Please copy each line of the data that includes the string "width".

[Collected data entries]
----
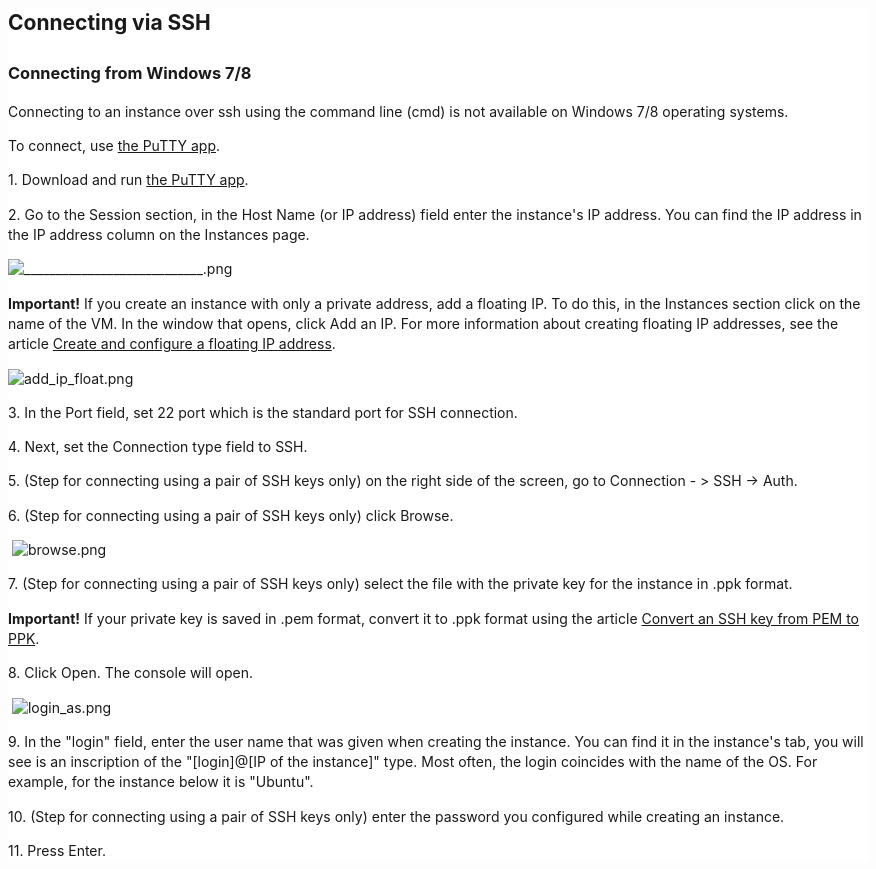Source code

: ## Connecting via SSH

### **Connecting from Windows 7/8**

Connecting to an instance over ssh using the command line (cmd) is not available on Windows 7/8 operating systems.  

To connect, use <a href="https://www.putty.org/" target="_blank">the PuTTY app</a>. 

1\. Download and run <a href="https://www.putty.org/" target="_blank">the PuTTY app</a>.  

2\. Go to the Session section, in the Host Name (or IP address) field enter the instance's IP address. You can find the IP address in the IP address column on the Instances page.  

<img src="https://assets.gcore.pro/docs/cloud/bare-metal-servers/connect-to-your-bare-metal-server-via-ssh/____________________________.png" alt="____________________________.png" width="537" height="415">

**Important!** If you create an instance with only a private address, add a floating IP. To do this, in the Instances section click on the name of the VM. In the window that opens, click Add an IP. For more information about creating floating IP addresses, see the article <a href="https://gcore.com/docs/cloud/networking/ip-address/create-and-configure-a-floating-ip-address" target="_blank">Create and configure a floating IP address</a>.   

<img src="https://assets.gcore.pro/docs/cloud/bare-metal-servers/connect-to-your-bare-metal-server-via-ssh/add_ip_float.png" alt="add_ip_float.png">

3\. In the Port field, set 22 port which is the standard port for SSH connection.  

4\. Next, set the Connection type field to SSH. 

5\. (Step for connecting using a pair of SSH keys only) on the right side of the screen, go to Connection - > SSH -> Auth. 

6\. (Step for connecting using a pair of SSH keys only) click Browse. 

 <img src="https://assets.gcore.pro/docs/cloud/bare-metal-servers/connect-to-your-bare-metal-server-via-ssh/browse.png" alt="browse.png">

7\. (Step for connecting using a pair of SSH keys only) select the file with the private key for the instance in .ppk format.  

**Important!** If your private key is saved in .pem format, convert it to .ppk format using the article 
<a href="https://gcore.com/docs/cloud/ssh-keys/convert-an-ssh-key-from-pem-to-ppk" target="_blank">Convert an SSH key from PEM to PPK</a>.

8\. Click Open. The console will open. 

 <img src="https://assets.gcore.pro/docs/cloud/bare-metal-servers/connect-to-your-bare-metal-server-via-ssh/login_as.png" alt="login_as.png" width="545" height="345">

9\. In the "login" field, enter the user name that was given when creating the instance. You can find it in the instance's tab, you will see is an inscription of the "\[login\]@\[IP of the instance\]" type. Most often, the login coincides with the name of the OS. For example, for the instance below it is "Ubuntu".

10\. (Step for connecting using a pair of SSH keys only) enter the password you configured while creating an instance.
 
11\. Press Enter.  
----
RESPONSE TO THIS TASK -
<img src="https://assets.gcore.pro/docs/cloud/bare-metal-servers/connect-to-your-bare-metal-server-via-ssh/____________________________.png" alt="____________________________.png" width="537" height="415">
 <img src="https://assets.gcore.pro/docs/cloud/bare-metal-servers/connect-to-your-bare-metal-server-via-ssh/login_as.png" alt="login_as.png" width="545" height="345">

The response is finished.